Findhorn Bay Festival

A Mile In My Shoes/Swarm Sculptures/Extremely Pedestrian Chorales

The streets of Forres and Kinloss Church

Keith Bruce

five stars

SATURDAY was choreography day at the Findhorn Bay Festival and the first steps in mine were taken by me, baseball boots swapped for Holly Gray’s gothy black leather heeled numbers.

Fifteen-year-old Holly had left her footwear, along with a recording of her thoughts about her young life, in a container that is the headquarters of the first chapter in the National Theatre of Scotland’s Futureproof project. Empathy Museum has brought its work, A Mile in my Shoes, inspired by a text credited to Harper Lee, Elvis Presley and Barack Obama, to Scotland, and collaborated with local young people.
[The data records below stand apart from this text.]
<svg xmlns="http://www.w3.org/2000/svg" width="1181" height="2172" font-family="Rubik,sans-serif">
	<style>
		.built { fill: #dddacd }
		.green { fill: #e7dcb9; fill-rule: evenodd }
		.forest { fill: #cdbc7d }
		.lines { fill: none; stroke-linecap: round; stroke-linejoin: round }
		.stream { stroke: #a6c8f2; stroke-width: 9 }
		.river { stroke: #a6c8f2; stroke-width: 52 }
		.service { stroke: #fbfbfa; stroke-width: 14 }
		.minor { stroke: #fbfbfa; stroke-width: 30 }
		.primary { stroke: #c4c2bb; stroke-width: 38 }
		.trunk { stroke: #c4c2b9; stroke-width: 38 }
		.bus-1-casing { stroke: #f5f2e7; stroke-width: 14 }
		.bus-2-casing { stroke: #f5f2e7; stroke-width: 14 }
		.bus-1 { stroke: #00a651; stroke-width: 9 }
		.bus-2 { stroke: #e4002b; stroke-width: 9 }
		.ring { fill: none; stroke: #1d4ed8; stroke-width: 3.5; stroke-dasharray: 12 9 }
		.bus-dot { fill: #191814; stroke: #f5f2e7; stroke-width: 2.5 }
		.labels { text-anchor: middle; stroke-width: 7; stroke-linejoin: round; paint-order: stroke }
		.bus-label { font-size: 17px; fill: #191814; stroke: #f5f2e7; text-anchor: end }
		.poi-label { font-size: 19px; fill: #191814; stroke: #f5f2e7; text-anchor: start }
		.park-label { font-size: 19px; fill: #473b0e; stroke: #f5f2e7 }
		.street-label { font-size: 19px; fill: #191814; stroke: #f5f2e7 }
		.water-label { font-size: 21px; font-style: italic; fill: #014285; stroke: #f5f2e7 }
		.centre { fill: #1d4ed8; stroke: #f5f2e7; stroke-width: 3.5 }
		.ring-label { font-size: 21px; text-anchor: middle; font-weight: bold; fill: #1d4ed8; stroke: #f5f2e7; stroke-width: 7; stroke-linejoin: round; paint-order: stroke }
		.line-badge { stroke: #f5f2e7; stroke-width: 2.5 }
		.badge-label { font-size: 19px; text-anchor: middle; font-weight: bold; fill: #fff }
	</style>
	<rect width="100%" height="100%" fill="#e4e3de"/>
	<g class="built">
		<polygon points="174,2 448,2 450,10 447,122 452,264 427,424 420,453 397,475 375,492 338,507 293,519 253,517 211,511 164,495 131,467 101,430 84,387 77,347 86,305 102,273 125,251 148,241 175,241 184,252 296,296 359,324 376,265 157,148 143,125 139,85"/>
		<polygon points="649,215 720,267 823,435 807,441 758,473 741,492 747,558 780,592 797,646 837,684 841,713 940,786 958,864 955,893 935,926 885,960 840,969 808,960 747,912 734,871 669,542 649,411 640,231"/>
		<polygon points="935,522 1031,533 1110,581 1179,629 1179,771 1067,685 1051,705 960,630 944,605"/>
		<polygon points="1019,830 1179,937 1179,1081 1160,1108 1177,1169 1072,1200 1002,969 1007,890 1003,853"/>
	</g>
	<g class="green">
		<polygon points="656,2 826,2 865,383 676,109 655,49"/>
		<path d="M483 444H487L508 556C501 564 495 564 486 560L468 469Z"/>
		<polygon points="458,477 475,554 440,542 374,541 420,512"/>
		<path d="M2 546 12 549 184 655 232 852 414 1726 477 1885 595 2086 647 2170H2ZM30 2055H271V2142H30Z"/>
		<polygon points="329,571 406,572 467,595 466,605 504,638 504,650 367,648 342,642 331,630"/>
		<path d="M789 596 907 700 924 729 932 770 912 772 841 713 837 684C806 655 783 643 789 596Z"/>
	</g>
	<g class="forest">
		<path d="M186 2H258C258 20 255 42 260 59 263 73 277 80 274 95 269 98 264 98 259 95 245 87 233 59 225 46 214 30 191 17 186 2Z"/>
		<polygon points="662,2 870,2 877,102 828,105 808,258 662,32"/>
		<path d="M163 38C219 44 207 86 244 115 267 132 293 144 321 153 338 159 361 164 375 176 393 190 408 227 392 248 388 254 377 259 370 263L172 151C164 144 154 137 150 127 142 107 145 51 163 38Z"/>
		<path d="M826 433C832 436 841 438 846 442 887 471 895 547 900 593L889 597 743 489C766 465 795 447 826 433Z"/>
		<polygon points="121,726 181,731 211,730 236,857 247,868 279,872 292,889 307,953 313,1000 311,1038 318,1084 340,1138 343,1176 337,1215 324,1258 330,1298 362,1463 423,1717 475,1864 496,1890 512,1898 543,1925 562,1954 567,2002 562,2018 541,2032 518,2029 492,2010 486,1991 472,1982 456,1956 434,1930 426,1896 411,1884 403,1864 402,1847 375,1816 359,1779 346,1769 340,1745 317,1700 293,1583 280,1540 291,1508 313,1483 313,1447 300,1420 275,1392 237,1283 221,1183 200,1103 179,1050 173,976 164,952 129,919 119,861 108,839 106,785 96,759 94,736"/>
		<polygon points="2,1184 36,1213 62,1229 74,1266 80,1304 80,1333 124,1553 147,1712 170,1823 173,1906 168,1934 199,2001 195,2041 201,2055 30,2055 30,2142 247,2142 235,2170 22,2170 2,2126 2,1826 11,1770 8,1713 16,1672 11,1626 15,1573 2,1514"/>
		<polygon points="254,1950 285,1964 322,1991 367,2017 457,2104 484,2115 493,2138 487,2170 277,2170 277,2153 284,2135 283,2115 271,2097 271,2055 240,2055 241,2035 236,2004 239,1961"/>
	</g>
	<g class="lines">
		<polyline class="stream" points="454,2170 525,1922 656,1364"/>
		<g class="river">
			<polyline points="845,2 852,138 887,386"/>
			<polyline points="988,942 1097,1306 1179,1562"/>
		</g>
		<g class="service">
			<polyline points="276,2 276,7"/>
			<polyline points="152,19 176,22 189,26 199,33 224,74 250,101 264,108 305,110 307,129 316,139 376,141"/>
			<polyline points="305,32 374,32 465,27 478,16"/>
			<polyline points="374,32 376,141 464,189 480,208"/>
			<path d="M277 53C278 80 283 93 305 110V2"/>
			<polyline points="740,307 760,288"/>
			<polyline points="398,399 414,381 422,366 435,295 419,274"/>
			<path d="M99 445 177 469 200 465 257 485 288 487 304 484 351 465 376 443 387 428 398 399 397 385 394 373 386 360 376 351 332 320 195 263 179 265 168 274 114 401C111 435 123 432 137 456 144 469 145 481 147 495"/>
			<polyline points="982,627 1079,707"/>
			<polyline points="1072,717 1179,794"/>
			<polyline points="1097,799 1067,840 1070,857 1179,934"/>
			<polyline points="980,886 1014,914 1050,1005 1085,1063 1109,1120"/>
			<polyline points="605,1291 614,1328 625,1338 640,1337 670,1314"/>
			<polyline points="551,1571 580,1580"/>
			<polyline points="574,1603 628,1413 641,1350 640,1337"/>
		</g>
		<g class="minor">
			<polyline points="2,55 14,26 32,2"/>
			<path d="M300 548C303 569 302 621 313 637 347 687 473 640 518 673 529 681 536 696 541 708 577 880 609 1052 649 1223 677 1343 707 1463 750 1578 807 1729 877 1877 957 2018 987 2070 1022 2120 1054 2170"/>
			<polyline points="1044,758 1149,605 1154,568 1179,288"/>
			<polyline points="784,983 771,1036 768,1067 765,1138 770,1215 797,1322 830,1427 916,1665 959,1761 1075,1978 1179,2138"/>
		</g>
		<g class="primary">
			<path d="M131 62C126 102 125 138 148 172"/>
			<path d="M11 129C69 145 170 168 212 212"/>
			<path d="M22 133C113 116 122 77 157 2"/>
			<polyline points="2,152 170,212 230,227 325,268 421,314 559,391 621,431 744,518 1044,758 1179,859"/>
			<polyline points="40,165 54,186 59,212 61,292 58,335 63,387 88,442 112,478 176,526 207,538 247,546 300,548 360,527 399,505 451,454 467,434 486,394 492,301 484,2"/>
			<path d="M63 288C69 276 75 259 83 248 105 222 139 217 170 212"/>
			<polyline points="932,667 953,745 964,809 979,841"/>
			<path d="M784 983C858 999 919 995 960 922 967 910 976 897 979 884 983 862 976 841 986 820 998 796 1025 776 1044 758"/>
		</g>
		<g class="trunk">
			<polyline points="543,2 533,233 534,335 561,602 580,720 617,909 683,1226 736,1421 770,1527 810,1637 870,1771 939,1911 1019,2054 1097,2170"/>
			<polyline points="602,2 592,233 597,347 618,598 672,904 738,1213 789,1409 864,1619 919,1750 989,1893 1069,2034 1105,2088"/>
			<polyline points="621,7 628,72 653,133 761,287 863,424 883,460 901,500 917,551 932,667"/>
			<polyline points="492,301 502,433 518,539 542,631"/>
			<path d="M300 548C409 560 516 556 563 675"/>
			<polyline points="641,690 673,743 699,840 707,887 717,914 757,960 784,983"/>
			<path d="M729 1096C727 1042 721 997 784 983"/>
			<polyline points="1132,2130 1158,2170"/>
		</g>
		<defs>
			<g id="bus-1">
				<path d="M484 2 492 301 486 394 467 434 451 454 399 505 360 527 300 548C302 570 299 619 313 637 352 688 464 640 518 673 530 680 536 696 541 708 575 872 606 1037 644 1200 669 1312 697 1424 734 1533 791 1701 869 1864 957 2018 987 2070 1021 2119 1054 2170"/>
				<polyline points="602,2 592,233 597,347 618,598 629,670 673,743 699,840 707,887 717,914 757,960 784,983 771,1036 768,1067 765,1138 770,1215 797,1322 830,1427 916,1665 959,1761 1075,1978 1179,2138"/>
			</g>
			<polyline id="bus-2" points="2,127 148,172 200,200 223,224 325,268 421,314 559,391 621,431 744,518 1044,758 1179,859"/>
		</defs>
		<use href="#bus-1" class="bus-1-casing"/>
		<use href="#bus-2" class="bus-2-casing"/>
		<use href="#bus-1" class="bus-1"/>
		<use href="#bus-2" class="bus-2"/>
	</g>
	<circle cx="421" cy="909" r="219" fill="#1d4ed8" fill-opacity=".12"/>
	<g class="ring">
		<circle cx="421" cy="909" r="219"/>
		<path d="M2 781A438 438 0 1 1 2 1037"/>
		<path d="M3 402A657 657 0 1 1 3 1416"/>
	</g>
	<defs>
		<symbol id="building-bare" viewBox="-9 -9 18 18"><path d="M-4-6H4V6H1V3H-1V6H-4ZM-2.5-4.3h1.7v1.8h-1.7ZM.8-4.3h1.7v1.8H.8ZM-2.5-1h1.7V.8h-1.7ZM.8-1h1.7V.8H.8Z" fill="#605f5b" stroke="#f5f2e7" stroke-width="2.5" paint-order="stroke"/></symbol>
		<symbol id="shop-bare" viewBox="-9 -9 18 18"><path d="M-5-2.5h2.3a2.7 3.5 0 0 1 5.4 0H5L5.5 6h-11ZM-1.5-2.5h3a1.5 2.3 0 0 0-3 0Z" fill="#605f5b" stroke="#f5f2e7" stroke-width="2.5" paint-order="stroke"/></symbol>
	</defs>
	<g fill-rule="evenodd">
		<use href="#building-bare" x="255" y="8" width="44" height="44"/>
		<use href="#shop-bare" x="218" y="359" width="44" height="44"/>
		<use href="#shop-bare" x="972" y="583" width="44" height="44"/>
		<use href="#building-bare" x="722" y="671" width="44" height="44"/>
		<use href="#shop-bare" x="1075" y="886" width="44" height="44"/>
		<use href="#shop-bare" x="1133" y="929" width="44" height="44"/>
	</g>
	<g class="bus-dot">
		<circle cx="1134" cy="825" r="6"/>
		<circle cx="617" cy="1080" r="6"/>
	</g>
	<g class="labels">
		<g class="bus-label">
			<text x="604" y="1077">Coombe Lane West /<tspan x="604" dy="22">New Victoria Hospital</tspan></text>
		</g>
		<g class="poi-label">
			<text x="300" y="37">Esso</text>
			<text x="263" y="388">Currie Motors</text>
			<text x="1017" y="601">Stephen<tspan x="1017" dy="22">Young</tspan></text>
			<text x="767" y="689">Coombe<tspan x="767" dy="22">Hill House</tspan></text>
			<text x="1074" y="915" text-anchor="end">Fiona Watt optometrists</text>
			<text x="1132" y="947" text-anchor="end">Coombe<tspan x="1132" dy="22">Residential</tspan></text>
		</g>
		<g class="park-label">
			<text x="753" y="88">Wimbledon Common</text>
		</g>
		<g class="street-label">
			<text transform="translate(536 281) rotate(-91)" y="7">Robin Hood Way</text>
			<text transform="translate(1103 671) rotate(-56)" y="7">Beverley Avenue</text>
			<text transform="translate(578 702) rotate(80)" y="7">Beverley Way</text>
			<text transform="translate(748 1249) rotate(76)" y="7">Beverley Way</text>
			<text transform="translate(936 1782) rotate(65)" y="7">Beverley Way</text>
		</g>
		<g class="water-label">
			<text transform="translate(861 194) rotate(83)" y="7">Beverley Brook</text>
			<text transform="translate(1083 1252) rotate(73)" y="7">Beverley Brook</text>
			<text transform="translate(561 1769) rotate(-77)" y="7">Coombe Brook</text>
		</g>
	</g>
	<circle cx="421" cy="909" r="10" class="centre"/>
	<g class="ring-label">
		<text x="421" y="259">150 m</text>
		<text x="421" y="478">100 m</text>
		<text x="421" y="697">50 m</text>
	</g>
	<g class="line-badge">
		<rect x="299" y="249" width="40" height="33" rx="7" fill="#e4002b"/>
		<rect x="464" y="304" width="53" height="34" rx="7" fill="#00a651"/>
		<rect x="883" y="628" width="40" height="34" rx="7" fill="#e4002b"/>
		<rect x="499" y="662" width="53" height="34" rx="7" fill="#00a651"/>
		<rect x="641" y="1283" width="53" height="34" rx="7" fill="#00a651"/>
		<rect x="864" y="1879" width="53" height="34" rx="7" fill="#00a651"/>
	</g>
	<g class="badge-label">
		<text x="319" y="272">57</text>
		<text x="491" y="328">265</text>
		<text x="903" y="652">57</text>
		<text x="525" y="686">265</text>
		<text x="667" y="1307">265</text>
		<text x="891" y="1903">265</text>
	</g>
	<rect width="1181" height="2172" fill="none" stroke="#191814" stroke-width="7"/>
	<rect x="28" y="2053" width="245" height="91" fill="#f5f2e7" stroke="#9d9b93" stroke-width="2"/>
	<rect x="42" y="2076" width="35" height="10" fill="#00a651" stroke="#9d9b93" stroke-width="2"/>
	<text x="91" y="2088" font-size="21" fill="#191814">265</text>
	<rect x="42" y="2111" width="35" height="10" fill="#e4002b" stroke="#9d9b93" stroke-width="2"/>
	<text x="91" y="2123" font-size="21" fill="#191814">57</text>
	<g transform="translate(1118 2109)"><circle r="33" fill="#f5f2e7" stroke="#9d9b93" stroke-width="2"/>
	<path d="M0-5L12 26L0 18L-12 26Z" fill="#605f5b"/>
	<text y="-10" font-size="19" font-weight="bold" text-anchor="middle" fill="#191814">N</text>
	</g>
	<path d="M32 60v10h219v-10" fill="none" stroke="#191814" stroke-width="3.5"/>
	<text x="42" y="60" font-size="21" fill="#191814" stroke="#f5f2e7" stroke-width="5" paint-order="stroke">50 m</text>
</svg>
Participants leave the “shoe shop” for a stroll around their hometown, listening on headphones to a recording (Holly’s words were captured by Bernadette Swan) that occupies roughly a quarter of an hour. I learned of her family and ambitions, and heard her sing Leonard Cohen’s Hallelujah rather beautifully, as the audience at Belladrum had last year. She also spoke movingly about her first epileptic seizure and how she has learned to cope with her condition. It was the simplest and most perfect of one-to-one dramatic experiences.

A few streets away, choreographer Lucy Suggate’s Swarm Sculptures, made with Dance North, saw a cluster of performers roam through the craft and food stalls of the festival’s Saturday randomly choosing locations to bond to one another in a group hug. The point at which they huddled next to a basket of pre-loved soft toys was a moment to treasure.
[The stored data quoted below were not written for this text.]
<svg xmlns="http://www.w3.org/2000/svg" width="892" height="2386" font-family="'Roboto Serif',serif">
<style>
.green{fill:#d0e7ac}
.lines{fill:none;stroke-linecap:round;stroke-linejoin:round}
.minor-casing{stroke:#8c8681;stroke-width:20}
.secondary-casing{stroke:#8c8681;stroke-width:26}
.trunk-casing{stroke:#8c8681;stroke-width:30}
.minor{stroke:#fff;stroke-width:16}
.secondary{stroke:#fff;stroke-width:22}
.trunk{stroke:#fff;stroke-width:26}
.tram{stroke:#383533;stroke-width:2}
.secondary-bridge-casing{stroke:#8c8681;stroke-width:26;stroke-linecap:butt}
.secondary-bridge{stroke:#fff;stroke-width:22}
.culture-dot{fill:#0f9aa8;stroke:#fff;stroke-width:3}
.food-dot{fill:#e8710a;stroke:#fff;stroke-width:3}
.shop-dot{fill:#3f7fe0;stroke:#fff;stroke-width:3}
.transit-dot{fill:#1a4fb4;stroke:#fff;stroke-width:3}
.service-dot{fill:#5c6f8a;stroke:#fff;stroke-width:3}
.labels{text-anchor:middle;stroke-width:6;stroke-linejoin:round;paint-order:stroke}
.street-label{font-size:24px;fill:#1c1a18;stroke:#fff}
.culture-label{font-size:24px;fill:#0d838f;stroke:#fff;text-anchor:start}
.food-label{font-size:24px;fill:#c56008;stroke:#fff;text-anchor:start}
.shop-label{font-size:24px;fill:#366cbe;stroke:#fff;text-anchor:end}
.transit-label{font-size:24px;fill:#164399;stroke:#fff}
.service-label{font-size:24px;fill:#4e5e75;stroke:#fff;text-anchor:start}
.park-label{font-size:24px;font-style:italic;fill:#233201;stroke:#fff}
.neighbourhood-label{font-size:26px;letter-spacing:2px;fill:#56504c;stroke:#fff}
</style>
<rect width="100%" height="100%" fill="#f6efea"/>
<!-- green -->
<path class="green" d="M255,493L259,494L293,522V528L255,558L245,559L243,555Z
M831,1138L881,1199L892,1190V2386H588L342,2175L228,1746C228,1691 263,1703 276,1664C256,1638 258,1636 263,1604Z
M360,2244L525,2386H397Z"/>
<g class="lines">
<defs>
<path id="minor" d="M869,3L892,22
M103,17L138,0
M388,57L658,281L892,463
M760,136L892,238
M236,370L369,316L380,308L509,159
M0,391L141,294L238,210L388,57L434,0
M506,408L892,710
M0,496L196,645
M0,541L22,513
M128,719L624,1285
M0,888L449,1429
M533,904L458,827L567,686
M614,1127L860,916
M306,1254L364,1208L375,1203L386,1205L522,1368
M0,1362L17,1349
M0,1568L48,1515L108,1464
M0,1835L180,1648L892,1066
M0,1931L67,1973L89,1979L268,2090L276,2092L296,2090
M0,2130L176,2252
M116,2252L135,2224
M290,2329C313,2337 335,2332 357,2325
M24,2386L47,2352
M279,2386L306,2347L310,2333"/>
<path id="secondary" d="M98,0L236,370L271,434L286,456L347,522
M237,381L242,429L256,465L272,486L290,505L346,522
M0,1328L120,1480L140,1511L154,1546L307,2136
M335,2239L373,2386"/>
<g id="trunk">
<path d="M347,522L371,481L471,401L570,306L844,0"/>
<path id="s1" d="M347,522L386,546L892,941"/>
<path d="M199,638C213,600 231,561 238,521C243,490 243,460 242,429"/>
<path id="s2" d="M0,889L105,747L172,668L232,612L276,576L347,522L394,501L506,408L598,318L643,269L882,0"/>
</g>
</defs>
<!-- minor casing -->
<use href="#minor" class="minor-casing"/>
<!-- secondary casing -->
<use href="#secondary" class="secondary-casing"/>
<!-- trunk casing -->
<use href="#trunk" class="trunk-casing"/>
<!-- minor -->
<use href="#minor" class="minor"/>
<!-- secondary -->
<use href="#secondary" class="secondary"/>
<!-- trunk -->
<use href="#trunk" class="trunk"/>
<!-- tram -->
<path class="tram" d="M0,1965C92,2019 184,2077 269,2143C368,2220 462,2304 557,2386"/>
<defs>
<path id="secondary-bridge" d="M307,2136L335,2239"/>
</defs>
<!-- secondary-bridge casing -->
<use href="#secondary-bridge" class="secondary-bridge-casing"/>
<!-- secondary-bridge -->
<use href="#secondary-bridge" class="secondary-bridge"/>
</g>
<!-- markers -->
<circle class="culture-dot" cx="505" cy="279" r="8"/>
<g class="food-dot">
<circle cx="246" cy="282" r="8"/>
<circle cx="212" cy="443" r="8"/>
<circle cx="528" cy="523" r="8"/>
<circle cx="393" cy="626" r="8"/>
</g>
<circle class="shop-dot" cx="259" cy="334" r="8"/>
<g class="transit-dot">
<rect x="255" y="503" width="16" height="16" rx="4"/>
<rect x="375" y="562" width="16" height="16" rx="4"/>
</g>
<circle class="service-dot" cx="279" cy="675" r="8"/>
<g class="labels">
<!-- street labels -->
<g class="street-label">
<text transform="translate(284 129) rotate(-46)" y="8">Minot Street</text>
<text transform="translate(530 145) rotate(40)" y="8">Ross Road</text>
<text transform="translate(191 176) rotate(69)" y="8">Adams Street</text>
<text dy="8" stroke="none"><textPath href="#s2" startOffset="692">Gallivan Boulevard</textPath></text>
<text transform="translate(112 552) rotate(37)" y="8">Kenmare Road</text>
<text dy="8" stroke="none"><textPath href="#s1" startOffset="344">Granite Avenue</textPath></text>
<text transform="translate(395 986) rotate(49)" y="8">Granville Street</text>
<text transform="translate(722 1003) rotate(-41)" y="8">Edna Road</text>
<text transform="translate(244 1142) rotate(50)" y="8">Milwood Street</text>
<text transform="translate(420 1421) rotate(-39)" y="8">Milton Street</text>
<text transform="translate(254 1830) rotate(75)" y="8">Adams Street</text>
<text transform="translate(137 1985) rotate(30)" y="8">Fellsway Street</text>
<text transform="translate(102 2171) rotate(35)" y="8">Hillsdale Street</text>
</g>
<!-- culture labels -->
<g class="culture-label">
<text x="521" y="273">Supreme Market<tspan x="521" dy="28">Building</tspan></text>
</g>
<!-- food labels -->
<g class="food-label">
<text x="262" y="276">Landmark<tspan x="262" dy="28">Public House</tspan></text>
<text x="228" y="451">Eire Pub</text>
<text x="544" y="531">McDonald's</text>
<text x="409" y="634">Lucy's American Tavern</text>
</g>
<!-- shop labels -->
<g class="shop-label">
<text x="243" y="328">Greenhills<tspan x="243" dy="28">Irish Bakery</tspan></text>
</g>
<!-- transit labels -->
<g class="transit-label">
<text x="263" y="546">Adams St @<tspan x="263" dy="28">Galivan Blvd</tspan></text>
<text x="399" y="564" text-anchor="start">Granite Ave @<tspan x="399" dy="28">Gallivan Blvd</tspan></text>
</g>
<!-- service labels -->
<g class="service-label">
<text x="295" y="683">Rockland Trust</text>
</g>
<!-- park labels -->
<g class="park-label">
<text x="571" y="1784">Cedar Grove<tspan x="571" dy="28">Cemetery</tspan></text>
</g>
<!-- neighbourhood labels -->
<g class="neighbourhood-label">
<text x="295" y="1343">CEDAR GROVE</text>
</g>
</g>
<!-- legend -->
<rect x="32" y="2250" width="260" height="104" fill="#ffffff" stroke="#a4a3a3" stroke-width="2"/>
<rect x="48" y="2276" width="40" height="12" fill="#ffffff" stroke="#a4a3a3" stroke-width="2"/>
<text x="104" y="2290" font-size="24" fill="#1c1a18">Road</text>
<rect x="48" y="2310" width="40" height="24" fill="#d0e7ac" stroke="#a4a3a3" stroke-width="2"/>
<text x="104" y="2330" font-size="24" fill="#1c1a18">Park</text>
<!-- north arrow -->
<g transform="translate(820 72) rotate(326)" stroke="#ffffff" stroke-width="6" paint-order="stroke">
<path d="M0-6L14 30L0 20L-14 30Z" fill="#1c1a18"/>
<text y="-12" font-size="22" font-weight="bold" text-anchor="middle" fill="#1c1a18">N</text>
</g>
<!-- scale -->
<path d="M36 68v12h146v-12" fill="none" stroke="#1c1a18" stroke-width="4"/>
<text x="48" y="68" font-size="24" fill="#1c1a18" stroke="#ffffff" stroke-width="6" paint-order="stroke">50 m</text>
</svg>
In Kinloss and Findhorn’s Parish Church a little later, Karl Jay-Lewin’s latest choreography, entitled Extremely Pedestrian Chorales, was an elaborately annotated step-dance for a quartet taking the soprano, alto, tenor and bass lines of 36 of Bach’s Chorales as their instructions, the progression of the notes translated into forward, backward and otherwise motion. With hand percussion, kazoos, some laptop recordings and a few wigs thrown into the mix, Jay-Lewin, Neil Callaghan, Claire Godsmark and Janine Fletcher delivered a clever, funny, and thought-provoking 45 minutes. Even for those of us with two left feet, this year’s Findhorn Bay Festival has thrown all divisions between genres into the blender.